Closed SylvainTakerkart closed 4 years ago

SylvainTakerkart commented 4 years ago

Hi,

Since the aim will be to work with very large directories, I think it would be good to test how the current version of the AnDOChecker works with large datasets.

We should create a dataset with 10 subjects and 500 sessions in each subject and see how long it takes to run. Of course, we need a script to create such large dataset!

Also, I don't think this dataset should be included in this repository... Let's think later on how to do this properly!

Slowblitz commented 4 years ago

Hi, Good idea ! I have made the test and made a little recap check out https://github.com/Slowblitz/AnDOChecker/blob/master/examples/README.md for further information .

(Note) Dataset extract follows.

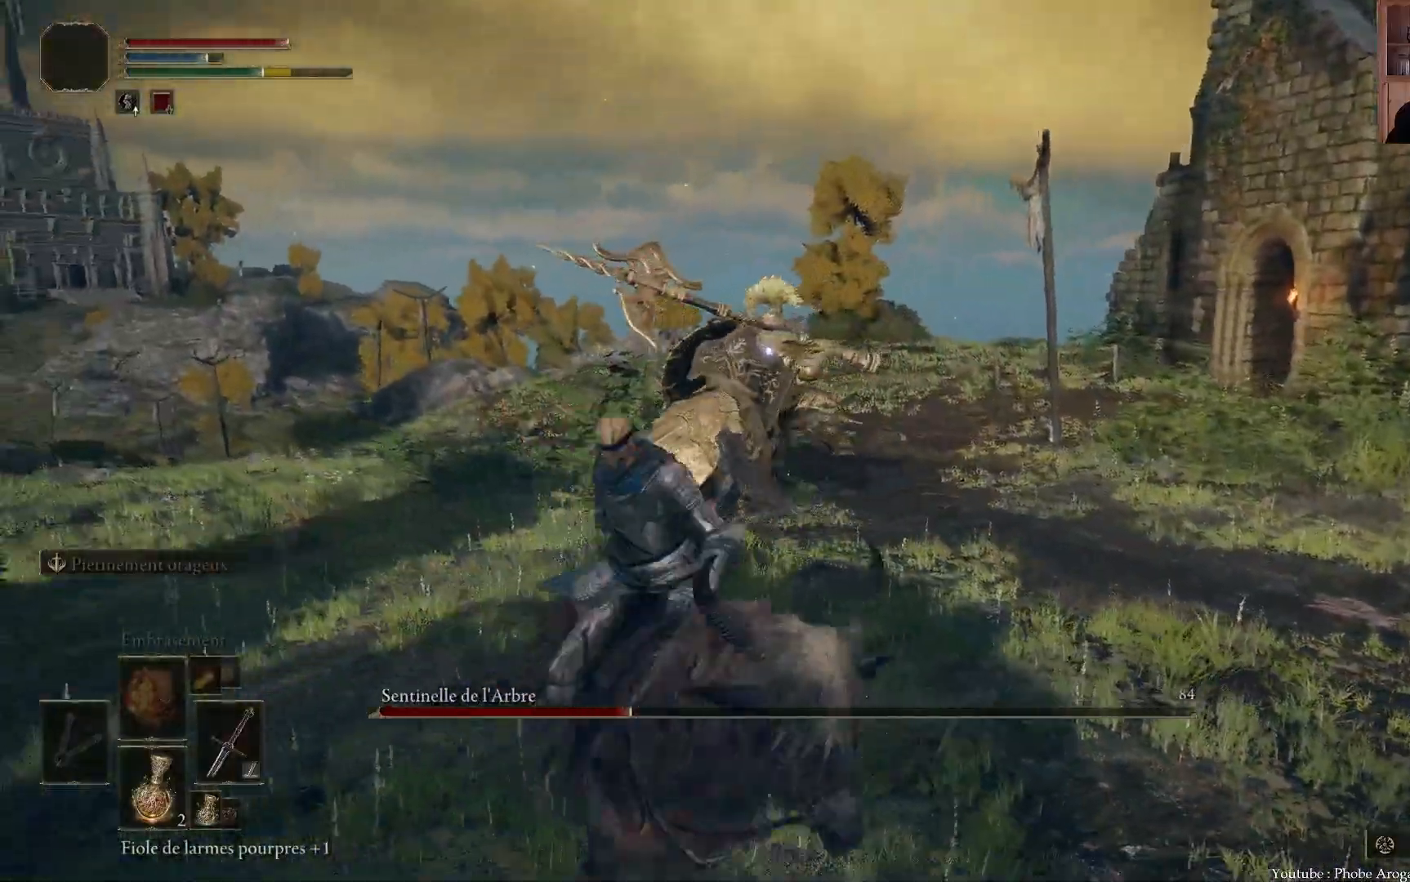
{"dt_ms": 500, "buttons": [], "left_stick": "down-right", "right_stick": "center", "events": []}
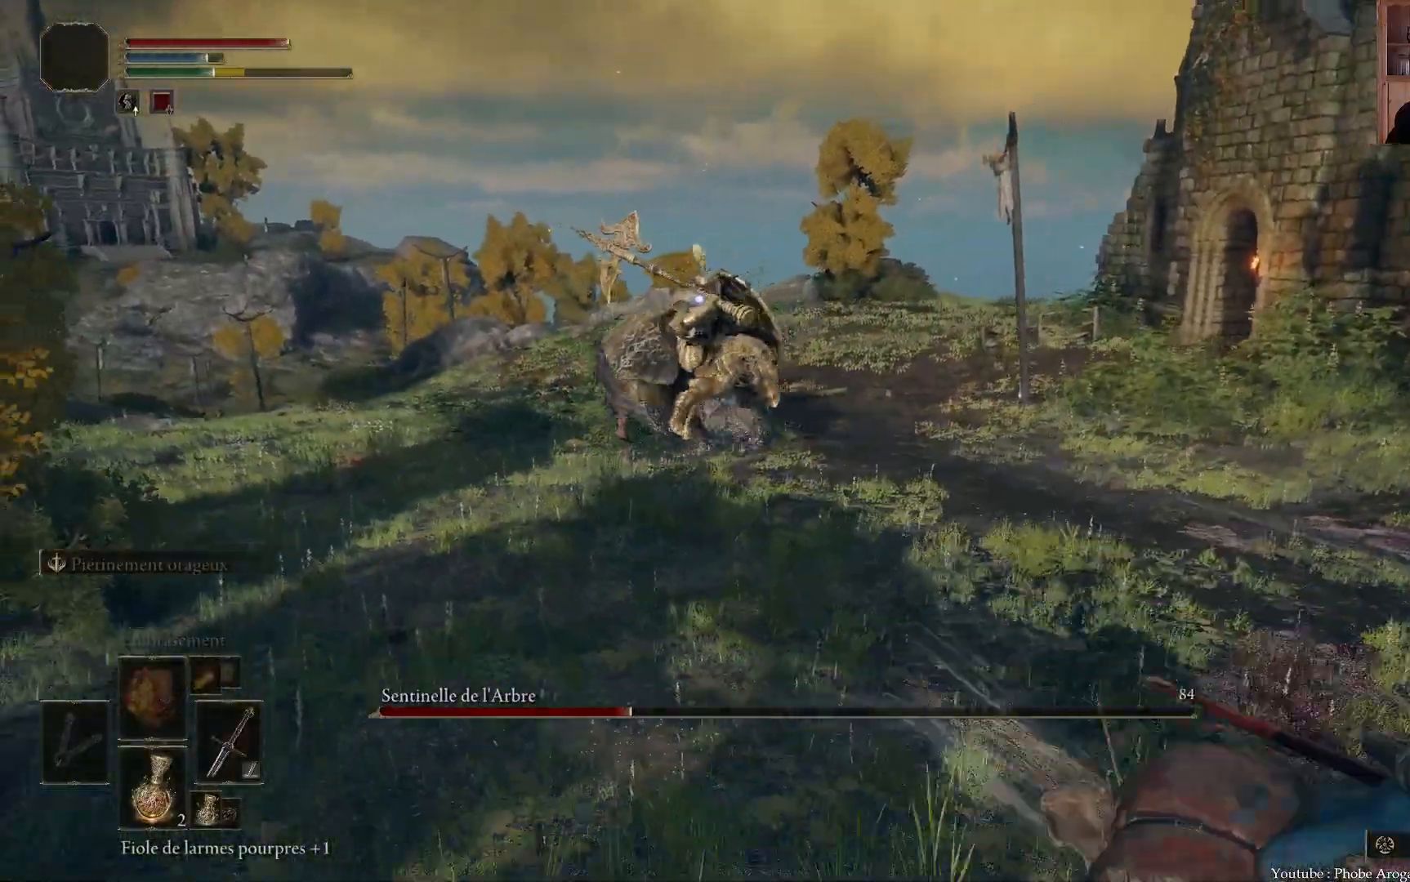
{"dt_ms": 500, "buttons": [], "left_stick": "down", "right_stick": "center", "events": [[50, "left_stick", "down"]]}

SylvainTakerkart commented 4 years ago

Hi!

Good idea to make it as an example ;) So it seems to scale linearly with the number of subjects... (no surprise in fact, but it's good to see). Do you have any idea why the slope of the curve changes at 200?

Also: it might be more realistic to have few subjects and a large number of sessions...

Overall, I think that 0.5s for 500 subjects is not too bad, but should be better... Indeed, we do not have any checks on the name of the files for now, but it will probably come, therefore multiplying the number of checks... Can you think about ways to improve execution times?

Slowblitz commented 4 years ago

Hi ! First i ll will change the code to have few subjects and a large number of sessions. I have no idea why the curve change at 200, and to improve execution times we could try to improve this function :

def parse_all_path(nested_list_of_dir):
    """
    Transform this 
    [
        ['Landing', 'sub-anye', '180116_001_m_anye_land-001', 'source'],
        ['Landing', 'sub-enya', '180116_001_m_enya_land-001', 'source'],
        ['Landing', 'sub-enyo'], 
        ['Landing', 'sub-enyo', '180116_001_m_enyo_land-001']
    ]
    to 
    [
        ['Landing', 'sub-anye', '180116_001_m_anye_land-001', 'source'],
        ['Landing', 'sub-enya', '180116_001_m_enya_land-001', 'source'],
    ]
    Checking for the longest chain with the same sub chain
    """

    main_list = sorted(nested_list_of_dir, key= lambda sublist: len(sublist)) 

    # TODO : optimize 
    i=0
    j=1
    while i < len(main_list) -1:
        if j <= len(main_list) -1:
            if len(main_list[i]) <= len(main_list[j]):
                all_in = True
                for elmt in main_list[i]:
                    if elmt not in main_list[j]:
                        all_in = False

                if all_in:
                    for elmt_to_add in main_list[j]:
                        if elmt_to_add not in main_list[i]:
                            main_list[i].append(elmt_to_add)
                    main_list.pop(j)

                else:
                    if j < len(main_list) - 1:
                        j+=1
                    else:
                        i +=1
                        j =i+1
            else:
                i+=1
                j=i+1
        else:
            break
    return main_list

After all we can also try to multi treads the checker function as : Untitled Diagram By dividing the number of folder to check by the number of threads that we want.

SylvainTakerkart commented 4 years ago

Closing this one, the performances seem to be acceptable overall (the AnDOChecker web interface sends its output in ~10s on a 160GB dataset with lots of files)... We'll see in the future if we need to be even faster!